**Job**
Word for word, retype the tail of the data below, starting with the line that has "某校有 rn 个教师和" and including the last line.

**Material shown**
=== Section Start ===

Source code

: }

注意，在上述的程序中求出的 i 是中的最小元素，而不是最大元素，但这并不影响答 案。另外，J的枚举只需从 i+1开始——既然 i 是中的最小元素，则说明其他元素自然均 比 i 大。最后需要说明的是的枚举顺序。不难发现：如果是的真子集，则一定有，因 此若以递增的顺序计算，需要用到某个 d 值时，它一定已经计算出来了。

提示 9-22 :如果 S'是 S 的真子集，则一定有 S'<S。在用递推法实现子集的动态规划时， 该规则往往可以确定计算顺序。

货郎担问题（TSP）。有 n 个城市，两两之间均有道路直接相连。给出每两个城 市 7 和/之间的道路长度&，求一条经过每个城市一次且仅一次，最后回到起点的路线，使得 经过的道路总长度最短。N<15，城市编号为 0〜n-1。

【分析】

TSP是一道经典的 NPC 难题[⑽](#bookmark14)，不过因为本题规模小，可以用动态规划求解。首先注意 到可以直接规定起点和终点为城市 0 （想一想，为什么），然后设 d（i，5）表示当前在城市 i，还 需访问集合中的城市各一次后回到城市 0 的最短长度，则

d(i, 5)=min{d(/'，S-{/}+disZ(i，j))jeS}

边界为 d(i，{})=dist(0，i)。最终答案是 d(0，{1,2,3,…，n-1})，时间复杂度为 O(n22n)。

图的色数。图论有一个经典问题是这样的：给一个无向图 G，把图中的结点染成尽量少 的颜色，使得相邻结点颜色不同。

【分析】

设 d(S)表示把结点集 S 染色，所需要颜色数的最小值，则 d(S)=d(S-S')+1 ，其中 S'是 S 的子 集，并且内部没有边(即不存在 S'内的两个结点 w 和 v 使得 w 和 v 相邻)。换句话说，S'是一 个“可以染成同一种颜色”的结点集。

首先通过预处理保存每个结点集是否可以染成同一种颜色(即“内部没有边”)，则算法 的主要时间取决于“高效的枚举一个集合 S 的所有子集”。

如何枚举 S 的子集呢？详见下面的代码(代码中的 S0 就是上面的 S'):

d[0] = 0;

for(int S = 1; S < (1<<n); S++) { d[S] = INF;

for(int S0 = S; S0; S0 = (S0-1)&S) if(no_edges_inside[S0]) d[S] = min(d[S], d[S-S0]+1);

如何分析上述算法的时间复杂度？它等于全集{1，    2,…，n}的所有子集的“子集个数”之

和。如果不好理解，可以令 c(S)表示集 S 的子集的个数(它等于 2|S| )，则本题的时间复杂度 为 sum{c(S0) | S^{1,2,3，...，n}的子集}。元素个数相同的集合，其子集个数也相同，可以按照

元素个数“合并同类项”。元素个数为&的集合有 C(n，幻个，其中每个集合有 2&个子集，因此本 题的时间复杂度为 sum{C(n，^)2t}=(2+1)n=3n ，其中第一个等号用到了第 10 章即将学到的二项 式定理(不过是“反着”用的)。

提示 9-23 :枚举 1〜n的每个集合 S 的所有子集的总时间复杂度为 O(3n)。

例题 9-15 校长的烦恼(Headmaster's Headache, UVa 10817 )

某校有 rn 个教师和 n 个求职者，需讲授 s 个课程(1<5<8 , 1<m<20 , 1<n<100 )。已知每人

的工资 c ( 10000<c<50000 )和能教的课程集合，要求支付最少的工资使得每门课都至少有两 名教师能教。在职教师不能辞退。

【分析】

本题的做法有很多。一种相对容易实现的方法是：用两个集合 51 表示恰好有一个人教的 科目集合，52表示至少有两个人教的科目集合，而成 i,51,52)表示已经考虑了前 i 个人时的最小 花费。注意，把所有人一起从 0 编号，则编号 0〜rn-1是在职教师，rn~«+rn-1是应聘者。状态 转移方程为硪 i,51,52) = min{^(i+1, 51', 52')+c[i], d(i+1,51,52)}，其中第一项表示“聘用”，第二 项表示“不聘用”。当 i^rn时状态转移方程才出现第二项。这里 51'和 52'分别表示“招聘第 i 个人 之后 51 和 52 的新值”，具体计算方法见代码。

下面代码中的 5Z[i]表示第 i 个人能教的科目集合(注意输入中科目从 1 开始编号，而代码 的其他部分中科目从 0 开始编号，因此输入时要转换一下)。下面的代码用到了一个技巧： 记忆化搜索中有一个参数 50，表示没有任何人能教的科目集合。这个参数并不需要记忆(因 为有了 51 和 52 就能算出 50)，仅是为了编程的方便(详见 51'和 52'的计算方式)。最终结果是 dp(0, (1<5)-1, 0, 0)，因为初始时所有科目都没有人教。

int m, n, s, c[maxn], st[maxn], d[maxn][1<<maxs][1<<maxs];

=== Section End ===

**Exercise result**
某校有 rn 个教师和 n 个求职者，需讲授 s 个课程(1<5<8 , 1<m<20 , 1<n<100 )。已知每人

的工资 c ( 10000<c<50000 )和能教的课程集合，要求支付最少的工资使得每门课都至少有两 名教师能教。在职教师不能辞退。

【分析】

本题的做法有很多。一种相对容易实现的方法是：用两个集合 51 表示恰好有一个人教的 科目集合，52表示至少有两个人教的科目集合，而成 i,51,52)表示已经考虑了前 i 个人时的最小 花费。注意，把所有人一起从 0 编号，则编号 0〜rn-1是在职教师，rn~«+rn-1是应聘者。状态 转移方程为硪 i,51,52) = min{^(i+1, 51', 52')+c[i], d(i+1,51,52)}，其中第一项表示“聘用”，第二 项表示“不聘用”。当 i^rn时状态转移方程才出现第二项。这里 51'和 52'分别表示“招聘第 i 个人 之后 51 和 52 的新值”，具体计算方法见代码。

下面代码中的 5Z[i]表示第 i 个人能教的科目集合(注意输入中科目从 1 开始编号，而代码 的其他部分中科目从 0 开始编号，因此输入时要转换一下)。下面的代码用到了一个技巧： 记忆化搜索中有一个参数 50，表示没有任何人能教的科目集合。这个参数并不需要记忆(因 为有了 51 和 52 就能算出 50)，仅是为了编程的方便(详见 51'和 52'的计算方式)。最终结果是 dp(0, (1<5)-1, 0, 0)，因为初始时所有科目都没有人教。

int m, n, s, c[maxn], st[maxn], d[maxn][1<<maxs][1<<maxs];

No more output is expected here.